TEKS YANG DITAMPILKAN:
-*-*-
Memandang Allah di Surga

1193

HIDUPKATOLIK.com – Dalam khotbah, seorang Romo mengatakan bahwa surga bagi orang Katolik ialah memandang Allah. Mengapa penekanan diletakkan dalam pandangan? Bukankah gambaran biblis surga sebagai perjamuan lebih menarik dan kaya? Apakah “memandang Allah” adalah ajaran Gereja Katolik?

Yohanes Tony Seputro, Malang

Pertama, lukisan kebahagiaan kekal sebagai memandang Allah (visio beatifica) adalah ajaran Gereja Katolik sampai sekarang (KGK 1023, 1028), tetapi bukan satu-satunya gambaran tentang surga (KGK 1023-1027). Ajaran ini ditetapkan Paus Benediktus XII dalam Konstitusi Benediktus Deus (1336): “Sejak sengsara dan wafat Tuhan kita Yesus Kristus, jiwa-jiwa orang yang terberkati, di surga, telah memandang hakikat ilahi dengan penglihatan intuitif, dari muka ke muka, karena hakikat ilahi dinyatakan kepada mereka secara langsung, tak-tertutup, jelas dan terbuka.” Paus Pius XII dalam ensikliknya tentang Tubuh Mistik Kristus, menegaskan lebih lanjut, “Mereka melihat Bapa, Putra, dan Roh Ilahi karena mata rohani mereka dikuatkan dengan cahaya dari atas.”

Ajaran Gereja tentang visio beatifica ini seringkali diungkapkan dalam Kitab Suci. Yesus sendiri berkata, “Berbahagialah orang yang suci hatinya, karena mereka akan melihat Allah.” (Mat 5:8). Sekali lagi, “Ada malaikat mereka di surga yang selalu memandang wajah Bapa-Ku yang di surga.” (Mat 18:10). Yohanes Rasul juga menulis, “Sebab kita akan melihat Dia dalam keadaan-Nya yang sebenarnya.” (1 Yoh 3:2). St Paulus menulis, bahkan lebih jelas lagi, “Karena sekarang kita melihat dalam cermin suatu gambaran yang samar-samar, tetapi nanti kita akan melihat muka dengan muka.” (1 Kor 13:12). Itulah pengenalan yang lebih sempurna akan Allah di surga.

Kedua, yang dimaksud pandangan di sini adalah sebuah analogi, bukan tindakan fisik memandang secara jasmani, karena Allah adalah roh dan tidak kelihatan. “Pandangan” melukiskan relasi manusia dengan Allah, di mana manusia “mencerap” secara penuh dan tak terhalang kekayaan keberadaan misteri Allah, karena Allah memampukan manusia.
-*-*-
DATA TERSIMPAN:
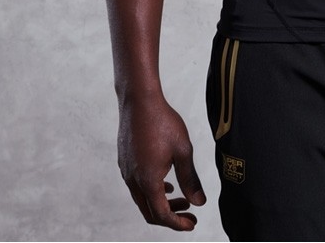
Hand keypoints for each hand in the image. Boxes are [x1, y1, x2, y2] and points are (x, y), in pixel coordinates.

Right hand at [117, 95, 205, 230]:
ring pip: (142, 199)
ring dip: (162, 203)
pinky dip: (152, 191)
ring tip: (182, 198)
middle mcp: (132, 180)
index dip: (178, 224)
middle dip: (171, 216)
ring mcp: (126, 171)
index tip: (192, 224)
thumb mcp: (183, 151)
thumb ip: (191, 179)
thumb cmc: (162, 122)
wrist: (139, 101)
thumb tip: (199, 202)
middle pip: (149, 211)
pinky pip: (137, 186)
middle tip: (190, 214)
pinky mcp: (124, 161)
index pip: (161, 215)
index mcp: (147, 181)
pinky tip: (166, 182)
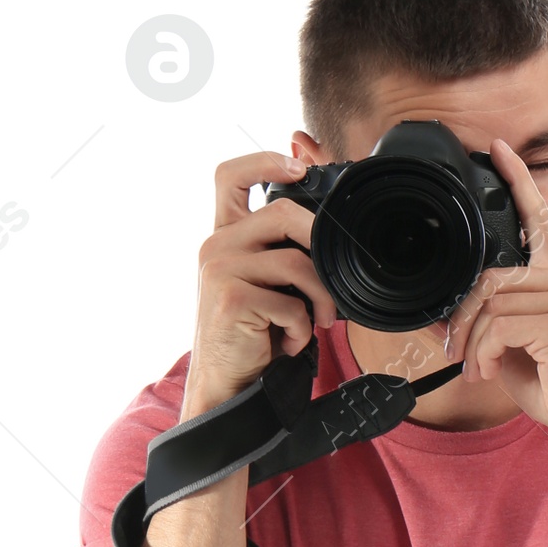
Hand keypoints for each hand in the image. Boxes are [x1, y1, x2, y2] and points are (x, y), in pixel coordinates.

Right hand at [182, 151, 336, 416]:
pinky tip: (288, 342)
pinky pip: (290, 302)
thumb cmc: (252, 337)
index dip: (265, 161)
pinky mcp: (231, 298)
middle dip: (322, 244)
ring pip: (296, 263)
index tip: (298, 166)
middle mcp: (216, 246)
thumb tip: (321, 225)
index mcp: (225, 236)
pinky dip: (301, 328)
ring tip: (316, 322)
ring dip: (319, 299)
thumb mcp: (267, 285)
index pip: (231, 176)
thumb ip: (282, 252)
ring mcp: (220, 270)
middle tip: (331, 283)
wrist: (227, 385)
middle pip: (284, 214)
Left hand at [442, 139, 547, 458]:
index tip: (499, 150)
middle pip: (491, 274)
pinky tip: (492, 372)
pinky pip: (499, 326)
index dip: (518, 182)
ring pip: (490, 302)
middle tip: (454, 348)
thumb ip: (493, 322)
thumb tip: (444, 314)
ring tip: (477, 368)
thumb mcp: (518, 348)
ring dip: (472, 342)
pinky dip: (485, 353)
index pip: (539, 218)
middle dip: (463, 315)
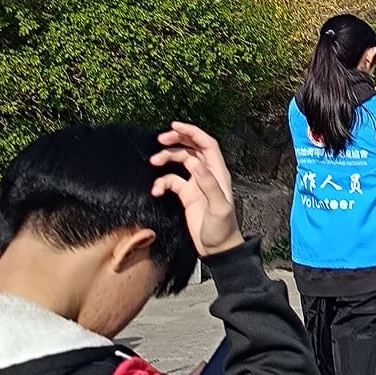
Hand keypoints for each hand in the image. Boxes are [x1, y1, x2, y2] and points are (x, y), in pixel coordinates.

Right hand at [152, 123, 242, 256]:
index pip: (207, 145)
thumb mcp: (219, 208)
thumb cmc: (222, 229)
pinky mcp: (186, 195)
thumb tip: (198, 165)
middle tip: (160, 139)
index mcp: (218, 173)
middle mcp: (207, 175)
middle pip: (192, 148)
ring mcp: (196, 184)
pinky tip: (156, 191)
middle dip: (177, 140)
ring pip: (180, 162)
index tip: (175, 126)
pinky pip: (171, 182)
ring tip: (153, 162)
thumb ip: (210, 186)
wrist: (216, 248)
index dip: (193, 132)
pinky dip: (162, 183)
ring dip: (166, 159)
-*-*-
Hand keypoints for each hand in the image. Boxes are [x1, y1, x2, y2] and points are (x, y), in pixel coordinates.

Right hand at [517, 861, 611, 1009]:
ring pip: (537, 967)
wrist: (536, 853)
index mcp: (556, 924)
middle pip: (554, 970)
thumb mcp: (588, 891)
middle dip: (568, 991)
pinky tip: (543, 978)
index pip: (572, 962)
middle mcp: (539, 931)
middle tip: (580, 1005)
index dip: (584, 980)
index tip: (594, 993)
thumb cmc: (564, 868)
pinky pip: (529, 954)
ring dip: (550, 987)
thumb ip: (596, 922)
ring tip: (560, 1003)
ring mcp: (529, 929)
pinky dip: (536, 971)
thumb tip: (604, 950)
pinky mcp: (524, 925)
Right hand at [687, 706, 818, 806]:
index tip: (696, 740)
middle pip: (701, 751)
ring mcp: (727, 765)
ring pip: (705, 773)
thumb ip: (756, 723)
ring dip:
-*-*-
TINDAKAN YANG DIPERLUKAN A:
Ringkaslah teks tentang memandang Allah di surga dalam dua kalimat.
TINDAKAN YANG DIPERLUKAN B:
Salin bagian teks tentang memandang Allah di surga, mulai dari "HIDUPKATOLIK.com – Dalam khotbah, seorang" dan berakhir pada "ajaran Gereja Katolik?".

PENYELESAIAN MASALAH A:
Memandang Allah (visio beatifica) adalah ajaran Gereja Katolik yang ditetapkan Paus Benediktus XII dalam Konstitusi Benediktus Deus (1336) dan sering diungkapkan dalam Kitab Suci, meskipun bukan satu-satunya gambaran tentang surga. Pandangan itu merupakan analogi, bukan tindakan memandang secara jasmani, yang melukiskan relasi manusia dengan Allah, di mana manusia mencerap secara penuh kekayaan misteri Allah karena Allah memampukannya.

PENYELESAIAN MASALAH B:
HIDUPKATOLIK.com – Dalam khotbah, seorang Romo mengatakan bahwa surga bagi orang Katolik ialah memandang Allah. Mengapa penekanan diletakkan dalam pandangan? Bukankah gambaran biblis surga sebagai perjamuan lebih menarik dan kaya? Apakah “memandang Allah” adalah ajaran Gereja Katolik?